**Consignes de l'exercice:**
a: D'après le texte sur le débat relatif à la mer Rouge, répondez brièvement à chaque point :
(i) Selon le représentant cité en premier, à quel type de texte les États-Unis s'opposent-ils ?
(ii) Quel jour les houthistes ont-ils attaqué des navires britanniques et américains ?
(iii) Quels pays ont apporté un soutien non opérationnel aux mesures prises par le Royaume-Uni et les États-Unis ?
b: Reprenez le texte sur le débat relatif à la mer Rouge là où il s'interrompt.

**Texte source:**
Le représentant a rappelé l’opposition des États-Unis à tout texte visant à une cessation des hostilités à Gaza, pendant qu’Israël continue de tuer des femmes et des enfants palestiniens.  Il a dénoncé « l’illusion de légitimité » dans laquelle se drapent les États-Unis et leurs alliés, ainsi que leur interprétation du droit. Le délégué a rappelé l’illicéité des agissements des États-Unis en Syrie, ainsi que les visées hégémoniques de ce pays.  Enfin, il a insisté sur les risques d’escalade découlant des actions des États-Unis et de leurs alliés contre le Yémen, lesquelles doivent être condamnées.

Mme BARBARA WOODWARD (Royaume-Uni) a argué que le Royaume-Uni et le Conseil ont toujours condamné, dans les termes les plus vigoureux, les attaques illégales et injustifiées commises par les militants houthistes en mer Rouge.  Le 9 janvier, les houthistes ont attaqué des navires britanniques et américains et la nuit dernière, a-t-elle rappelé, « nous avons pris des mesures d’autodéfense limitées, nécessaires et proportionnées aux côtés des États-Unis, avec le soutien non opérationnel des Pays-Bas, du Canada, de Bahreïn et de l’Australie ».  La Royal Air Force a mené des frappes ciblées contre des installations militaires utilisées par les rebelles houthistes au Yémen en veillant à minimiser les risques pour les civils, a-t-elle précisé.

**Extrait des données:**
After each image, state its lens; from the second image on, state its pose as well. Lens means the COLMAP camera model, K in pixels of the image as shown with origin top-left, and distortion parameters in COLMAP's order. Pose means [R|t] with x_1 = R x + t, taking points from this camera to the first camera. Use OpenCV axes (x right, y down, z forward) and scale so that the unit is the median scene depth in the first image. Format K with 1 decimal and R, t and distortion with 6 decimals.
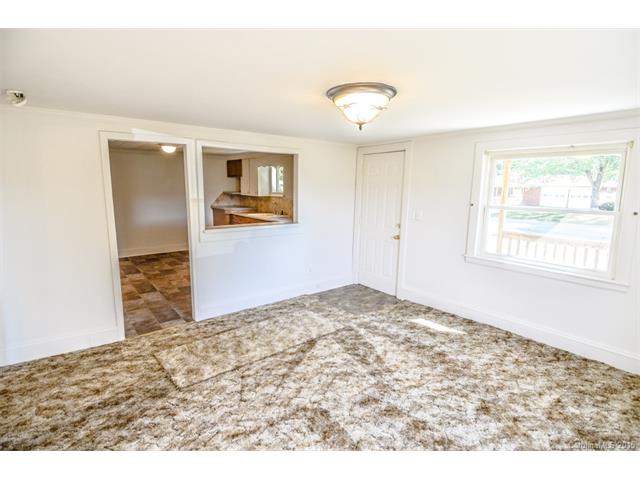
lens RADIAL K [[330.9, 0, 321.8], [0, 330.9, 239.2], [0, 0, 1]] dist [0.047924, -0.052744]
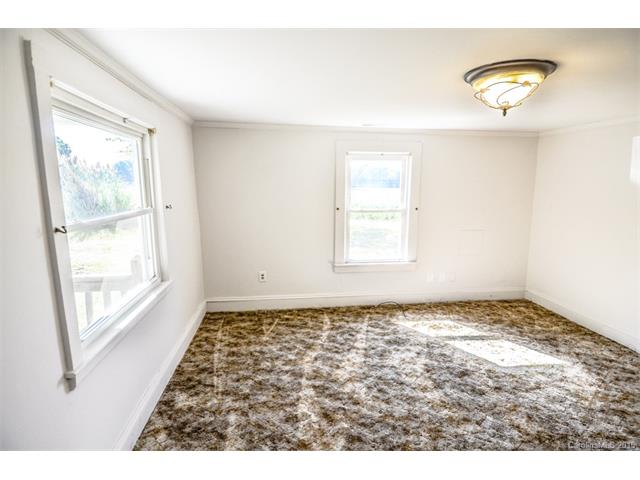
lens RADIAL K [[330.9, 0, 321.8], [0, 330.9, 239.2], [0, 0, 1]] dist [0.047924, -0.052744]
pose [[-0.871450, -0.092239, 0.481734, 0.054532], [0.066767, 0.950707, 0.302816, -0.204021], [-0.485919, 0.296053, -0.822335, 1.293789]]
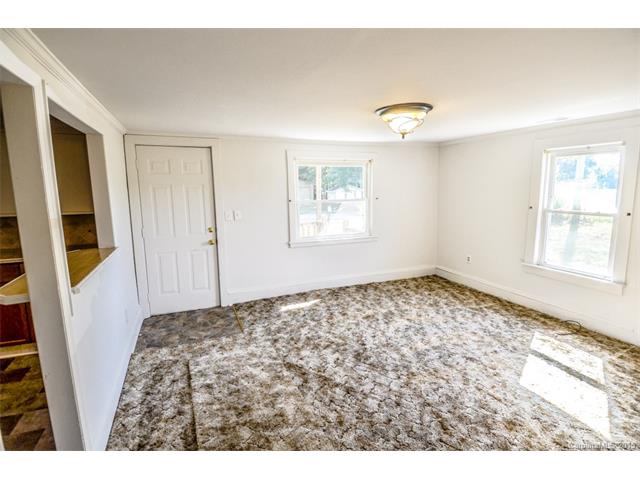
lens RADIAL K [[330.9, 0, 321.8], [0, 330.9, 239.2], [0, 0, 1]] dist [0.047924, -0.052744]
pose [[0.270559, -0.162290, 0.948926, -0.779094], [0.170103, 0.978239, 0.118803, -0.100770], [-0.947556, 0.129272, 0.292277, 0.620863]]
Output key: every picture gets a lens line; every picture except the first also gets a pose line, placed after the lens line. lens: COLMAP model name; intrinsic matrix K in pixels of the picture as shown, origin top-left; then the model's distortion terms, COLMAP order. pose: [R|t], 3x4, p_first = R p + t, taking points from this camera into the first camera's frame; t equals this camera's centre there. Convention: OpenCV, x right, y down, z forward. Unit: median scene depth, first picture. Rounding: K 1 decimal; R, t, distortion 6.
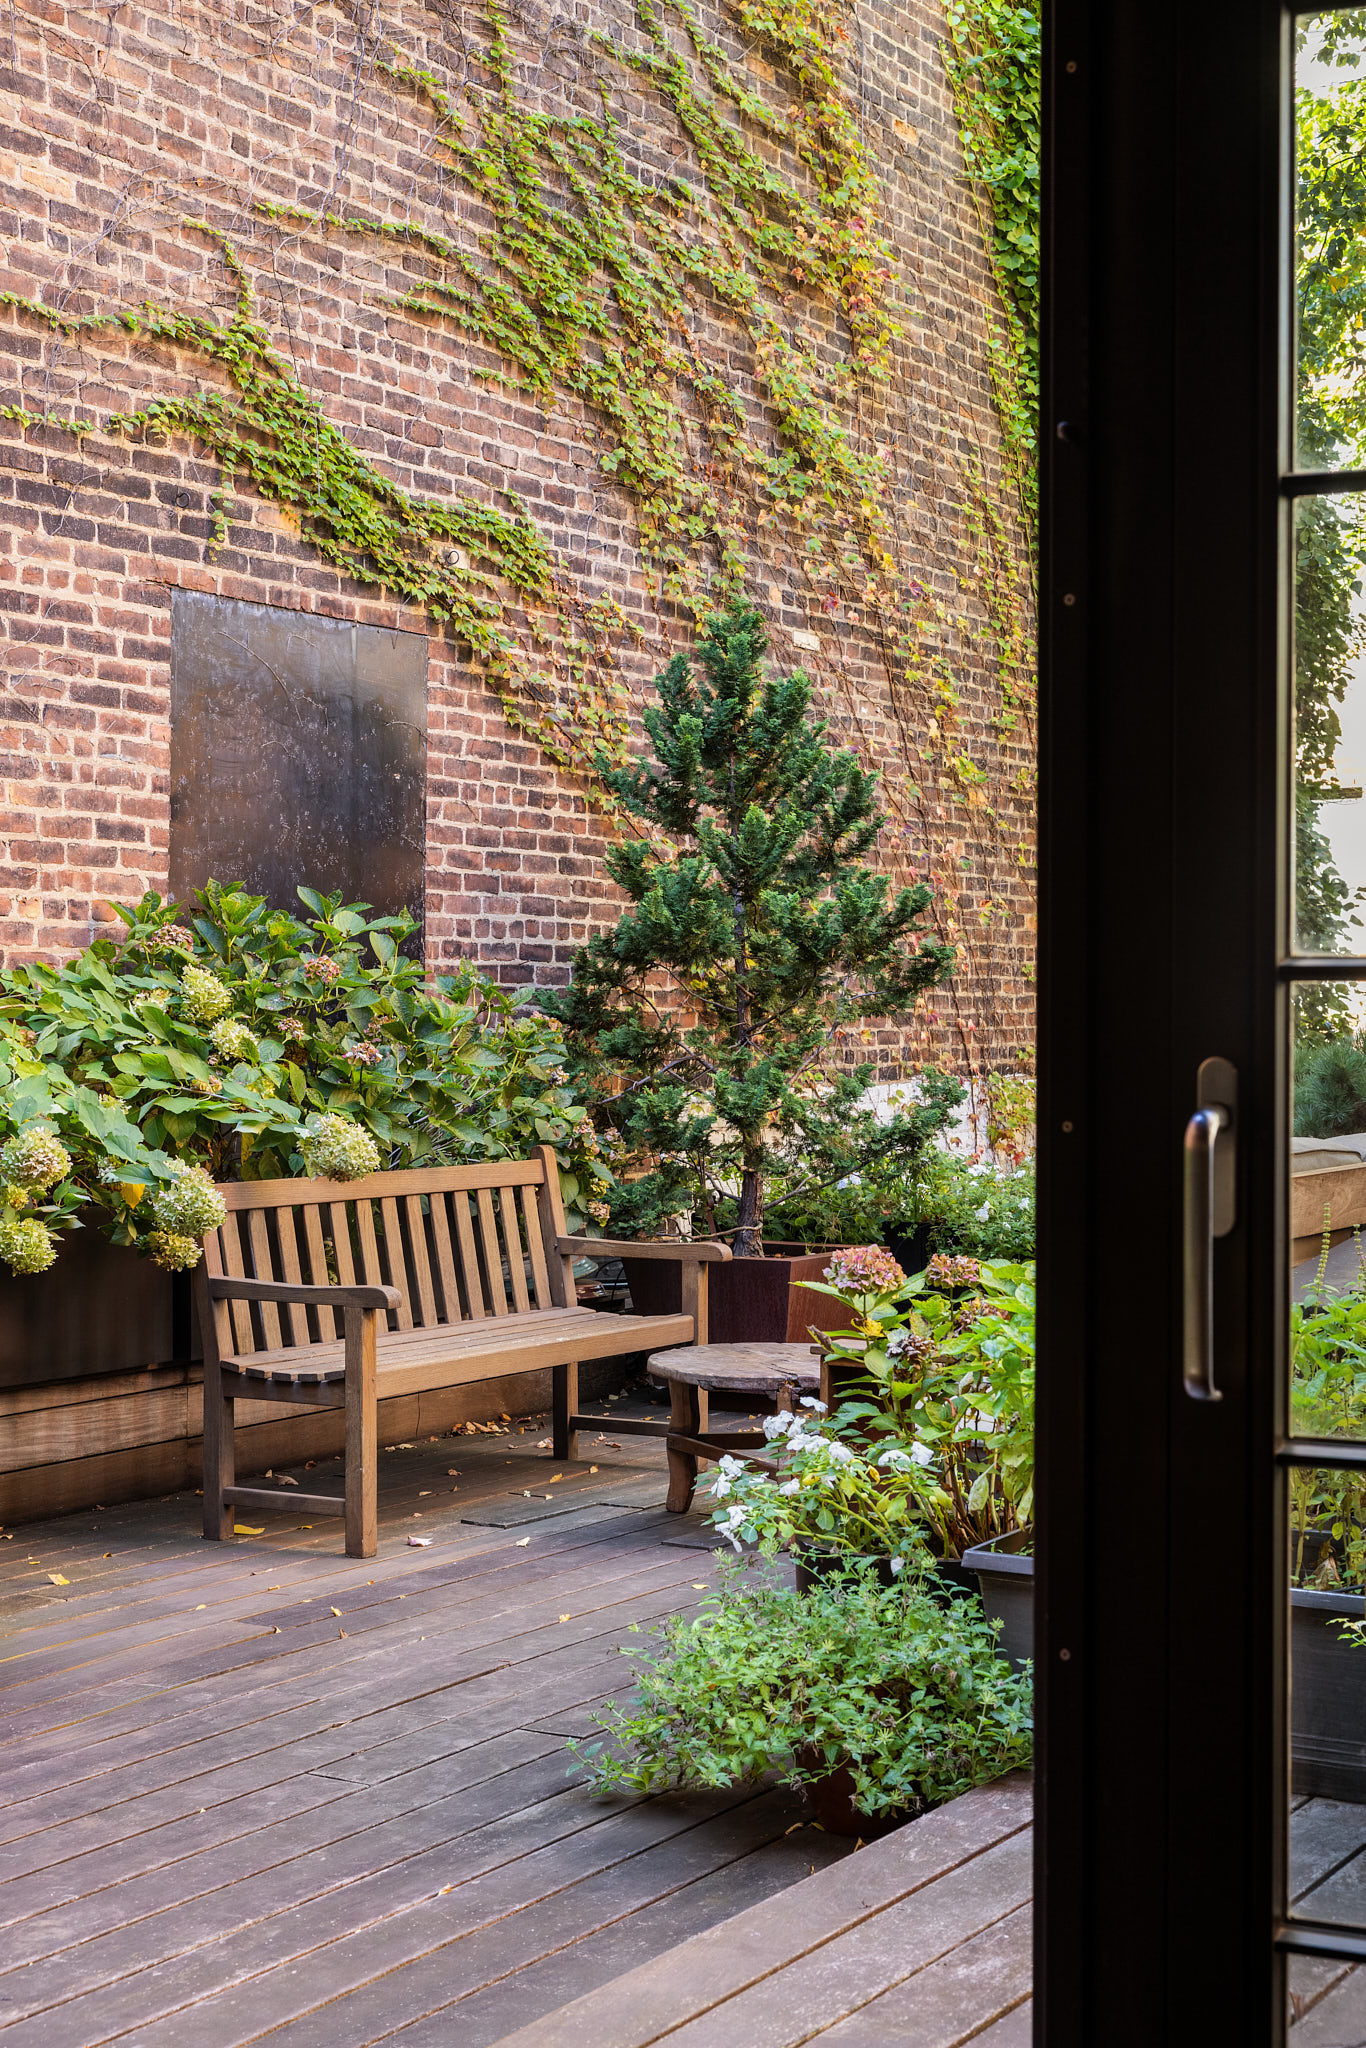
lens RADIAL K [[2943.7, 0, 681.8], [0, 2943.7, 1019.5], [0, 0, 1]] dist [0.019517, 0.000000]
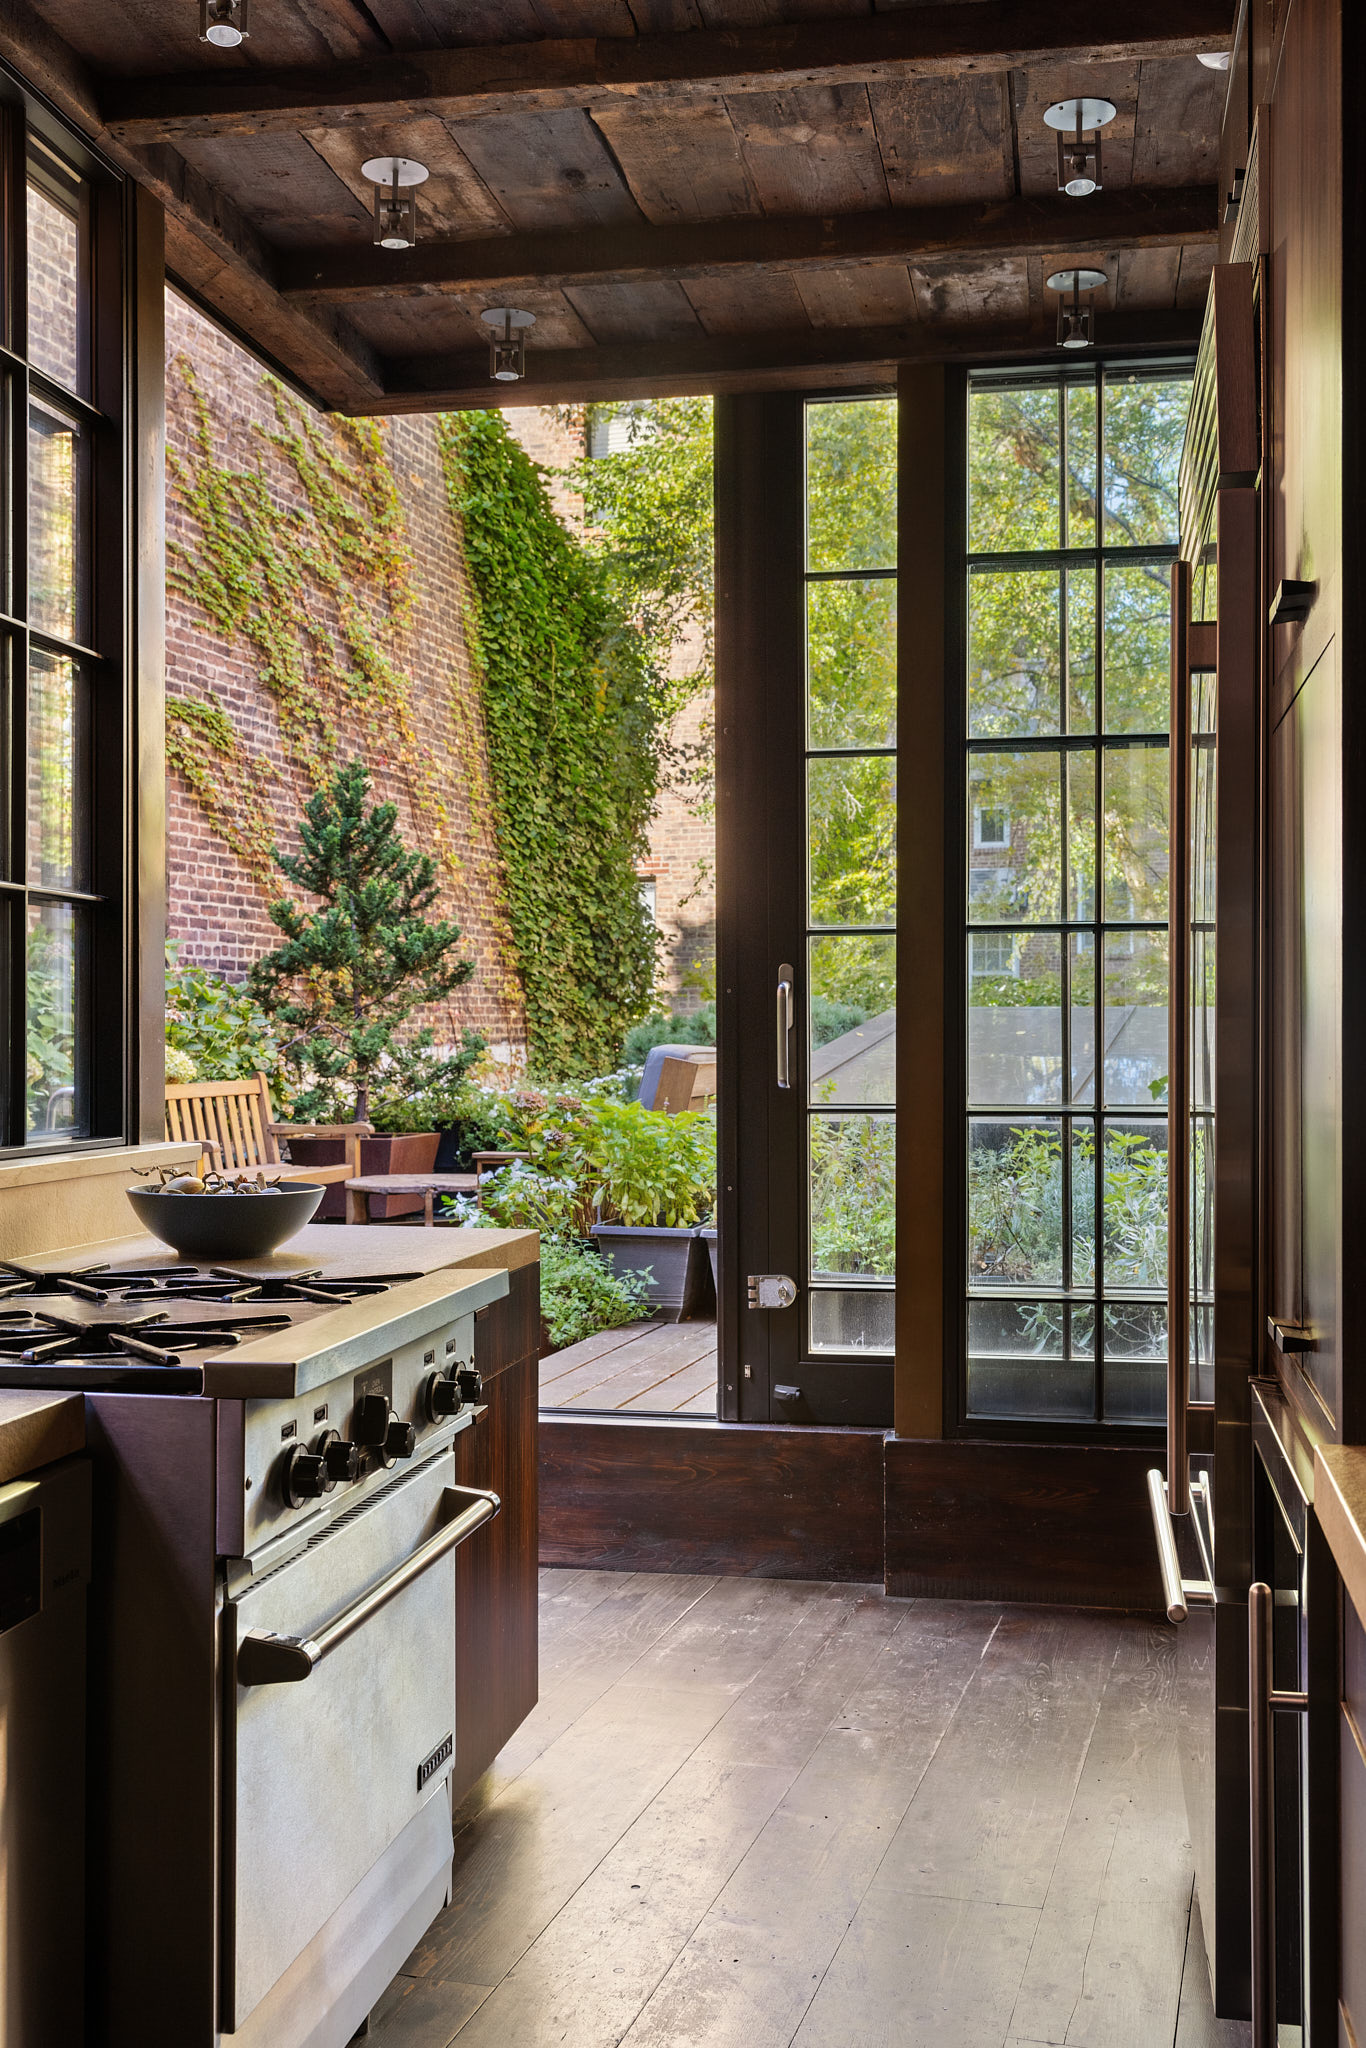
lens RADIAL K [[2086.0, 0, 683.3], [0, 2086.0, 1026.8], [0, 0, 1]] dist [0.009150, 0.000000]
pose [[0.965008, -0.007021, 0.262127, -0.110393], [0.008729, 0.999948, -0.005356, 0.021383], [-0.262075, 0.007457, 0.965019, -0.222784]]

**Réponses:**
a:
(i) À tout texte visant à une cessation des hostilités à Gaza.
(ii) Le 9 janvier.
(iii) Les Pays-Bas, le Canada, Bahreïn et l'Australie.

b:
Rappelant que depuis novembre, les houthistes ont lancé plus de 100 attaques de drones et de missiles contre des navires de plusieurs pays, mettant en danger des vies innocentes, menaçant l’économie mondiale et déstabilisant la région, en dépit de la résolution 2722 (2024) du Conseil, elle a exigé que ces attaques cessent.  Pour sa part, le Royaume-Uni s’engage à continuer de travailler avec la communauté internationale et ce Conseil pour combattre cette menace internationale, a indiqué la représentante, avant de préciser que son pays a publié un résumé de sa position juridique sur les frappes de la nuit dernière et fait rapport au Conseil par écrit, conformément à l’Article 51 de la Charte des Nations Unies.  Le Royaume-Uni reste déterminé à assurer la liberté de navigation, qui est protégée par le droit international, et à défendre le commerce international, et, comme l’a fait valoir sa représentante, il est dans l’intérêt de tous de travailler ensemble pour désamorcer les tensions dans la région.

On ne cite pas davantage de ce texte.